Entries linking to cloudscape
Old English clud "mass of rock, hill," related to clod.
The modern sense "rain-cloud, mass of evaporated water visible and suspended in the sky" is a metaphoric extension that begins to appear c. 1300 in southern texts, based on similarity of cumulus clouds and rock masses. The usual Old English word for "cloud" was weolcan (see welkin). In Middle English, skie also originally meant "cloud." The last entry for cloud in the original rock mass sense in Middle English Compendium is from c. 1475.
The four fundamental types of cloud classification (cirrus, cumulus, stratus, nimbus) were proposed by British amateur meteorologist Luke Howard (1772-1864) in 1802.

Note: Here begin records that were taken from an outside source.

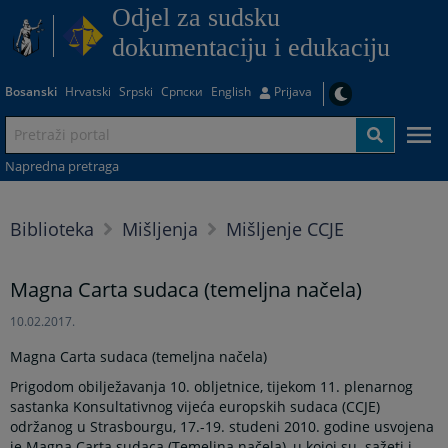
Odjel za sudsku
dokumentaciju i edukaciju
Bosanski
Hrvatski
Srpski
Српски
English
Prijava
Napredna pretraga
Biblioteka
Mišljenja
Mišljenje CCJE
Magna Carta sudaca (temeljna načela)
10.02.2017.
Magna Carta sudaca (temeljna načela)
Prigodom obilježavanja 10. obljetnice, tijekom 11. plenarnog
sastanka Konsultativnog vijeća europskih sudaca (CCJE)
održanog u Strasbourgu, 17.-19. studeni 2010. godine usvojena
je Magna Carta sudaca (Temeljna načela), u kojoj su sažeti i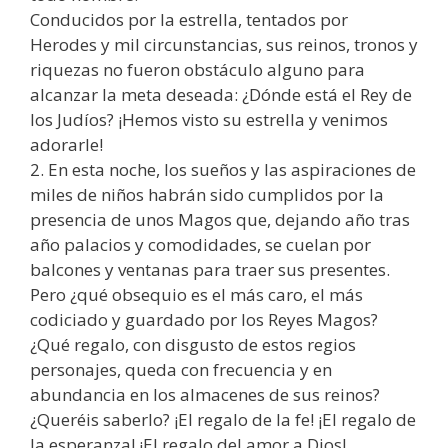
Conducidos por la estrella, tentados por
Herodes y mil circunstancias, sus reinos, tronos y
riquezas no fueron obstáculo alguno para
alcanzar la meta deseada: ¿Dónde está el Rey de
los Judíos? ¡Hemos visto su estrella y venimos
adorarle!
2. En esta noche, los sueños y las aspiraciones de
miles de niños habrán sido cumplidos por la
presencia de unos Magos que, dejando año tras
año palacios y comodidades, se cuelan por
balcones y ventanas para traer sus presentes.
Pero ¿qué obsequio es el más caro, el más
codiciado y guardado por los Reyes Magos?
¿Qué regalo, con disgusto de estos regios
personajes, queda con frecuencia y en
abundancia en los almacenes de sus reinos?
¿Queréis saberlo? ¡El regalo de la fe! ¡El regalo de
la esperanza! ¡El regalo del amor a Dios!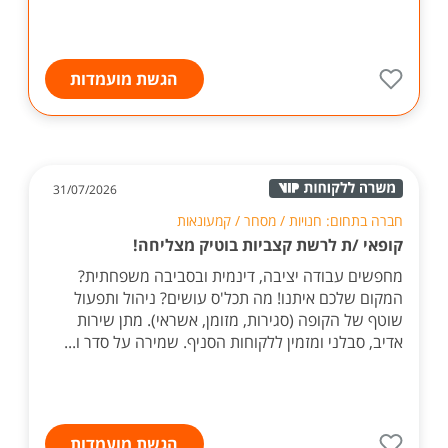
הגשת מועמדות
31/07/2026
חברה בתחום: חנויות / מסחר / קמעונאות
קופאי /ת לרשת קצביות בוטיק מצליחה!
מחפשים עבודה יציבה, דינמית ובסביבה משפחתית?
המקום שלכם איתנו! מה תכל'ס עושים? ניהול ותפעול
שוטף של הקופה (סגירות, מזומן, אשראי). מתן שירות
אדיב, סבלני ומזמין ללקוחות הסניף. שמירה על סדר ו...
הגשת מועמדות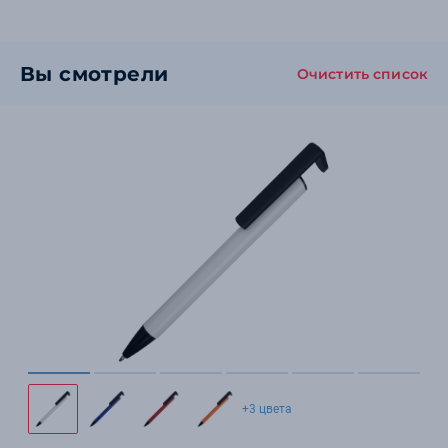
Вы смотрели
Очистить список
+3 цвета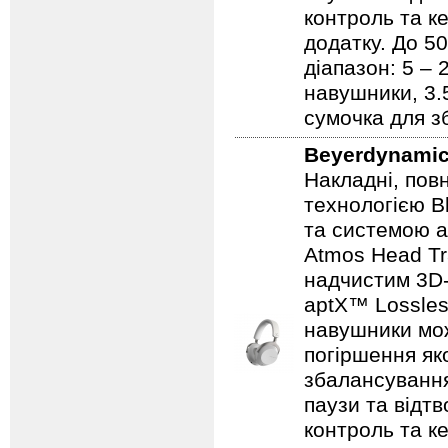
контроль та к
додатку. До 5
діапазон: 5 – 
навушники, 3.
сумочка для зб
Beyerdynami
Накладні, пов
технологією B
та системою а
Atmos Head T
надчистим 3D-
aptX™ Lossles
навушники мож
погіршення як
збалансування
паузи та відтв
контроль та к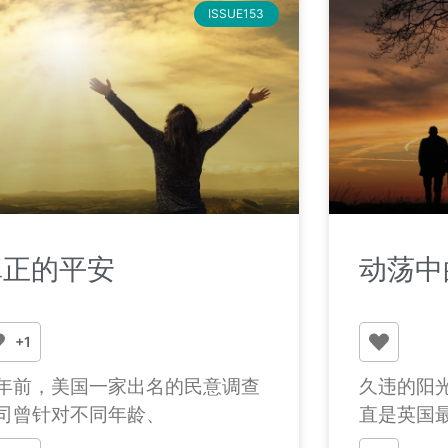
ISSUE153
真正的平安
动荡中
+1
年前，美国一家出名的民意调查
久违的阳
司曾针对不同年龄、
直是英国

Meaning "cloud-like mass of smoke or dust" is from late 14c. Figuratively, as something that obscures, darkens, threatens, or casts a shadow, from c. 1300; hence under a cloud (c. 1500). In the clouds "removed from earthly things; obscure, fanciful, unreal" is from 1640s. Cloud-compeller translates (poetically) Greek nephelegereta, a Homeric epithet of Zeus.
"scenery view," 1773, abstracted from landscape (n.); -scape as a combining element in word formation is attested by 1796, in prisonscape.